La suerte de los feos
Fragmento de la novela
La suerte de los feos
Autor: Hugo García Michael
Julio 2022
–¿Tienes fuego?
La manera como aquella mujer morena me miró, hizo que supiera que pretendía algo más que el simple hecho de que le encendiera su cigarro. De cualquier manera, no tenía cerillos.
–No fumo, no traigo lumbre.
–Entonces invítame una copa. Tengo sed y frío. Y estoy sola –me dijo.
¿Quién era yo para no dar de beber a una sedienta? Era una de las virtudes teologales, aun cuando yo no fuera católico.
Entramos en el primer bar que encontramos. A las cuatro de la tarde, el lugar lucía medio vacío. Nos acomodamos ante una mesa apartada, en un rincón oscuro y casi oculto. Pedí dos rones con hielo. Ella sonrió sin objetar. Sus ojos eran verdes, de un verde selvático, feraz, húmedo; como húmedos eran sus labios gruesos y exquisitos. Imaginé su sabor, el sabor de esos labios sabiamente cubiertos por una tenue capa de lápiz rosado. Un irresistible impulso me indujo a inclinarme hacia adelante y probar su boca. Fue como lo imaginé: me supo a guanábana, a níspero, a mandarina. Era una y todas las frutas, una y todas las bocas. Y de nueva cuenta, mi bella acompañante nada objetó.
Un mesero nos trajo los rones. Ella y yo chocamos los vasos y dimos un sorbo unánime a nuestras respectivas bebidas. Noté que retenía la suya, sin hacerla pasar por la garganta que adiviné profunda en el interior de su espléndido cuello alargado. De inmediato capté el mensaje. Volví a acercarme a ella y al abrirse, de su boca surgió el ardor alcohólico de aquel ron fuerte que pasó a la mía, a mi boca, llenándome de calor y excitación. No había tiempo que esperar. Apuramos el licor de un solo trago y abandonamos el bar efímero en busca del primer hotel que surgiera a nuestro paso.

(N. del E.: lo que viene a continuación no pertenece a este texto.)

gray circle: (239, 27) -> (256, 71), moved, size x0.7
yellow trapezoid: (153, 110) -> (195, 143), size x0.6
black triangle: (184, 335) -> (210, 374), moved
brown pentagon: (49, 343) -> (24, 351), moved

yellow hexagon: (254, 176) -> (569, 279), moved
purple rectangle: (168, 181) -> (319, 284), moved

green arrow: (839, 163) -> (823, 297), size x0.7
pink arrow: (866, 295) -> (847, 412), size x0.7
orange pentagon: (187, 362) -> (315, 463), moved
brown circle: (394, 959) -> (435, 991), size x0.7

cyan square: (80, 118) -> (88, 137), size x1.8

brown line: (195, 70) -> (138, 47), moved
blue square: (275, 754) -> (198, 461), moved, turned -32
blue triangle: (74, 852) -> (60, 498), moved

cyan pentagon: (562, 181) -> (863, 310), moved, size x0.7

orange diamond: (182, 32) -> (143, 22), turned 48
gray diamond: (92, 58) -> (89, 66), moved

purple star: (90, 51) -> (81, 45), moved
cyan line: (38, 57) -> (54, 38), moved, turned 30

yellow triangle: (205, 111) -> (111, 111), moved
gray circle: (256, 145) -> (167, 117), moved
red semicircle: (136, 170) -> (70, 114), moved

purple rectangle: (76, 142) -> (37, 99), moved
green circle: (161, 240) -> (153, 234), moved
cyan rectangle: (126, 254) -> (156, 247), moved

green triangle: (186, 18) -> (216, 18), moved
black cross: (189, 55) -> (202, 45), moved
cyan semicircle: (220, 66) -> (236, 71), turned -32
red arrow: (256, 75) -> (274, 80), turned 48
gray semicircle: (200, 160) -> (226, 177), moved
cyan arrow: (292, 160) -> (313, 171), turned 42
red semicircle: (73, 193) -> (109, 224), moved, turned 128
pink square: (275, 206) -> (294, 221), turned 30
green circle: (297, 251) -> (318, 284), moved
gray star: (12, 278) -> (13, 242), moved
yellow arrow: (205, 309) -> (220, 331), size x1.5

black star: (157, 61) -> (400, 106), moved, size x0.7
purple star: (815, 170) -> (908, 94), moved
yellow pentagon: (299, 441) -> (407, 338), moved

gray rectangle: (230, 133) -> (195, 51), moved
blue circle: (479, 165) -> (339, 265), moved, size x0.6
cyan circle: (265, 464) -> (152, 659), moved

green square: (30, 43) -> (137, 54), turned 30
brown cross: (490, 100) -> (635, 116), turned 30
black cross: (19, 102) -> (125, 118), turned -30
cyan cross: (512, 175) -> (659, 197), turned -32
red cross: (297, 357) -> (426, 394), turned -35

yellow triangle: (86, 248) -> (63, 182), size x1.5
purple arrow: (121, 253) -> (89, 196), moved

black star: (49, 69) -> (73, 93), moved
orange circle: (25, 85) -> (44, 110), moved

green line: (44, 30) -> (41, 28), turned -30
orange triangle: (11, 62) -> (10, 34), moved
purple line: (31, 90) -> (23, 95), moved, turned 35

Minutos más tarde, cuando su cuerpo cálido y terso retozaba desnudo bajo mis manos, después de habernos amado con la furia de un huracán caribeño, se acurrucó a mi lado como gata perezosa y sin mirarme a la cara me confesó sus verdaderas intenciones.
-Quise seducirte con mi belleza física antes de mostrarte algo que traje conmigo –dijo con voz inesperadamente tímida.
Se levantó y fue hacia la silla donde había dejado su bolso de cuero. La miré al alejarse y pude contemplar su figura a plenitud. Era tan hermosa que le hubiese cumplido el menor de sus caprichos. Buscó entre sus cosas y extrajo una pequeña libreta roja. Sonrió infantil y candorosa y retornó a mi lado, ofreciéndome el breve objeto. Yo habría preferido tomar sus pechos, pero tomé la libretita y la abrí al azar.
“Quise encontrarme en Borges y me perdí en sus laberintos”.
Eso era lo único que estaba anotado, con cuidada letra manuscrita, en una de las páginas. Me pareció una frase simpática, ingeniosa incluso, y quise comentárselo, pero me interrumpió.
–Escribo aforismos. Me gustaría que los sacaras en tu sección del periódico –apuntó.
Buena parte del encanto de aquella noche se desvaneció al instante. De modo que ella me había utilizado con el solo propósito de ver publicados sus textículos. Me sentí humillado, y le devolví el cuadernillo sin leer más. Ella pareció desconcertada.
–¿Qué te pasa? ¿Por qué te pones así? –me preguntó con azoro.
Salté de la cama y comencé a vestirme. Ella no alcanzaba a salir de su asombro.
–He hecho lo mismo otras veces y siempre me ha dado resultado. ¿Quién eres tú para rechazarme de esa manera? –insistió, con naciente enfado.
Me limité a mirarla y nada respondí. Al abandonar el cuarto, sentí que quizás había sido un tanto injusto con ella. Debí decirle que cogía como los propios ángeles.